特に生命保険会社(生保)の運用額は300兆円を超え、毎年新年度入りした4月、5月の保有証券のリバランス(資産配分の変更による売買)は、外債運用者や為替担当者を中心に注目されます。また、GPIF(年金積立金管理運用独立行政法人)の資産も200兆円を超え、下落した資産をリバランスで購入することから、日銀のETF購入とともに、日本株を価格下落時に買い入れる主体としての存在感があります。
新しいNISAの買い付けによるインパクト
生保とGPIFは資産規模が大きいですが、規模の変動は小さくリバランスが中心である一方、日銀と新しいNISA(少額投資非課税制度)は資産規模は小さいものの、新規の資金による買い越し超過となり、市場へのインパクトは大きいと考えられます。

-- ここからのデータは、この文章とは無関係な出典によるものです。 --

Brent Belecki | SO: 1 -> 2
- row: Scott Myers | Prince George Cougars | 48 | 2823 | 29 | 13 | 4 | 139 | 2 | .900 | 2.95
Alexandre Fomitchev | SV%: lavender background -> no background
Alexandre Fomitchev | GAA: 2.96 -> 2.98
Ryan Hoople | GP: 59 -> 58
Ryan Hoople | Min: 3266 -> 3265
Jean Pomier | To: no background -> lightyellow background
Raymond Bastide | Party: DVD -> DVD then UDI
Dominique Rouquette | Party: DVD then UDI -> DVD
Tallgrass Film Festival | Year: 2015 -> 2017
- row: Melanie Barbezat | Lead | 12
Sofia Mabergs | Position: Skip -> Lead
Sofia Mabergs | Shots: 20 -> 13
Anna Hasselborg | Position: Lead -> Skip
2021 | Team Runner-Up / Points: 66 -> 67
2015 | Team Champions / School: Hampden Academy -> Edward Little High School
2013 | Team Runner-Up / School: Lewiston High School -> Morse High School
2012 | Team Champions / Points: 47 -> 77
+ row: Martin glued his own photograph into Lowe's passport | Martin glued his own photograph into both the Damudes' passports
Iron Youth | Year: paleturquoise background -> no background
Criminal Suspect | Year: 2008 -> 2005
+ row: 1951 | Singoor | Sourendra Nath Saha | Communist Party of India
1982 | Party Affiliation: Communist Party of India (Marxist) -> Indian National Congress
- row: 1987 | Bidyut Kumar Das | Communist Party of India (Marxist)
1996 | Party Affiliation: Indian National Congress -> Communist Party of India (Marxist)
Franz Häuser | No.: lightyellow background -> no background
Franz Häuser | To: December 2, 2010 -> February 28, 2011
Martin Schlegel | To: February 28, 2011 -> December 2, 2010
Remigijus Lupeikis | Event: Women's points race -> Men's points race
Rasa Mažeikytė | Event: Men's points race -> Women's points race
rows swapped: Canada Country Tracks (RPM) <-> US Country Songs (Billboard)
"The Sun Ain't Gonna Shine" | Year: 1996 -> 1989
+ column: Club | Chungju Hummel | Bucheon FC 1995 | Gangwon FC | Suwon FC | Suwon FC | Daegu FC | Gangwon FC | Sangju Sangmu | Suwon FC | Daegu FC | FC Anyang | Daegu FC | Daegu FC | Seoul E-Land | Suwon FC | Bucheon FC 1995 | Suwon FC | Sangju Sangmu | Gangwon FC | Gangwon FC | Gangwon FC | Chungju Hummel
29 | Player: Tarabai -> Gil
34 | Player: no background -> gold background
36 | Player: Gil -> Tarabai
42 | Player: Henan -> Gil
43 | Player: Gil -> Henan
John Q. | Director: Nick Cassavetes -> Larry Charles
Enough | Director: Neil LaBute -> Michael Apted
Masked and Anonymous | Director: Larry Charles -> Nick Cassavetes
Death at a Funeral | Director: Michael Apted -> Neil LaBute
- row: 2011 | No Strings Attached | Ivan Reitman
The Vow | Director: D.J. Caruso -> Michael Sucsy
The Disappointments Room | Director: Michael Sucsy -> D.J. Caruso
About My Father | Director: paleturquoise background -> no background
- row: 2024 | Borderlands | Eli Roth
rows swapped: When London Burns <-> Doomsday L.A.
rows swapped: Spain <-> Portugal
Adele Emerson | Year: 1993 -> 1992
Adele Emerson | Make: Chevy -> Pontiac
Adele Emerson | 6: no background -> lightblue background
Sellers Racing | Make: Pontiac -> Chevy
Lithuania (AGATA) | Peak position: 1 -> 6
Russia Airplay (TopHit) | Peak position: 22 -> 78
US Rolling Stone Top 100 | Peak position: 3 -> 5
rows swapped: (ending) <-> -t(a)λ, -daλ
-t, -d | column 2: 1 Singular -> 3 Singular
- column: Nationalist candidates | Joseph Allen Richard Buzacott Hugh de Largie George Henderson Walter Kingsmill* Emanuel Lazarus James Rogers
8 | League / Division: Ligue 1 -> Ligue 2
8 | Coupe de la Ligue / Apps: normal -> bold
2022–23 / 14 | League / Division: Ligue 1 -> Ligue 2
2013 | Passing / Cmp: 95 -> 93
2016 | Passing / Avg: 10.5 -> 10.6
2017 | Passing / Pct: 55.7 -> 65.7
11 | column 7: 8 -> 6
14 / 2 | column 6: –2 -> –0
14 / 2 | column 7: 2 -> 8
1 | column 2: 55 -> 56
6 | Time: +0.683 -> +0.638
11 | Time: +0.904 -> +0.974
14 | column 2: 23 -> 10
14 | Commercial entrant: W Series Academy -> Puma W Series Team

岸田政権の掲げる、資産所得倍増プランの目標の一つは、「2028年までの5年間で新しいNISAでの買い付け額を(当時の累積買付額)28兆円から56兆円に倍増させること(2023年1月19日付 金融庁資料)」です。
下の図表は、同プランが掲げるように5年間で28兆円が買い付けられ、そのうちの半分が売買ではなく、新規資金の買い付けと仮定した場合の年間2.8兆円の買い越し額(28兆円÷2÷5年)と、日銀のETF等の年間買い付け額の規模を比較したものです。年間2.8兆円はそれなりのインパクトがあると推察します。
また、売買を含めた年間買い付けが5.6兆円で旧NISAと同じ約4割が米国株などの海外資産に向かうとすると、2兆円超の円売り要因と考えられます。新しいNISAは、米国株や為替などにも影響があると考えられます。
日本株を価格下落時に買い入れる日銀やGPIFと違い、新しいNISAの参加者は価格が上昇した際に買い、下落時に売る投資行動を取ることで、市場の変動を増幅させる可能性があることには注意が必要です。